### Your instructions
Report every line in the items below that contains the string "woman", copying each line in full. Case counts.

### Provided records
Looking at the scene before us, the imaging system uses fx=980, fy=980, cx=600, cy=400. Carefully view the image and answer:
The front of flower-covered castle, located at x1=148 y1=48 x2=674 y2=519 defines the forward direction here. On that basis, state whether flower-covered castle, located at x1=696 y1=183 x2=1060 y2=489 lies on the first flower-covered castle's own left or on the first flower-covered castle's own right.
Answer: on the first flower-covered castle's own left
* * *
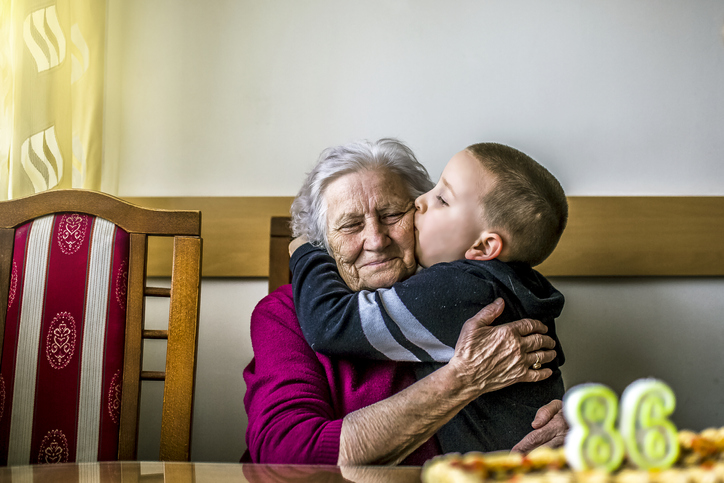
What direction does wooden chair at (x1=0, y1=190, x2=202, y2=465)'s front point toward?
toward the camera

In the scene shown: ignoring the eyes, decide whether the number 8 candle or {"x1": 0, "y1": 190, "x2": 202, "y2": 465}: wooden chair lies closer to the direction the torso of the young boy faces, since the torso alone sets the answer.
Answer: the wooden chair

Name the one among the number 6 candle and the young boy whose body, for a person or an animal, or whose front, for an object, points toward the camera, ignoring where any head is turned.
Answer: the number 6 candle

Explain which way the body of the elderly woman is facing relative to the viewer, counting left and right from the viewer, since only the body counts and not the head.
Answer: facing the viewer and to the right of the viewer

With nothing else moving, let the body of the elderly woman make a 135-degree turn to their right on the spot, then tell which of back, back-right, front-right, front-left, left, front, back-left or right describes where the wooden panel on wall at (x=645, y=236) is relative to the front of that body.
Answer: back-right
* * *
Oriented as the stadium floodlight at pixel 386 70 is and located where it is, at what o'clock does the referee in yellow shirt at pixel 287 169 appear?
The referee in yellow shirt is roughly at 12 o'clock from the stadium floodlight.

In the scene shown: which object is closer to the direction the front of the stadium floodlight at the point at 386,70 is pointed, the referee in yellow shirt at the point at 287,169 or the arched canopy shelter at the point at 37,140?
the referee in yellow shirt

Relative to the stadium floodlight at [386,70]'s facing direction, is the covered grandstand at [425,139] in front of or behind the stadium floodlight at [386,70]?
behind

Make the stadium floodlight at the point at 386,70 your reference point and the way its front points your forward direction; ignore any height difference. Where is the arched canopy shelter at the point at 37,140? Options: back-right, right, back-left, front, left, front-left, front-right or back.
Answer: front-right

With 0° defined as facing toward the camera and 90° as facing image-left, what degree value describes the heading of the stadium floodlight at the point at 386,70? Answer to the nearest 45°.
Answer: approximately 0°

### Task response
Explain which way the body of the elderly woman is facing relative to the viewer, counting left and right from the viewer, since only the body counts and not the head.
With nothing else moving, let the body of the elderly woman make a 135-degree turn to their right on the spot, then tell which of back, back-right, front-right, front-left, left, front, back-left or right describes where the wooden panel on wall at (x=645, y=236) is relative to the front of that body.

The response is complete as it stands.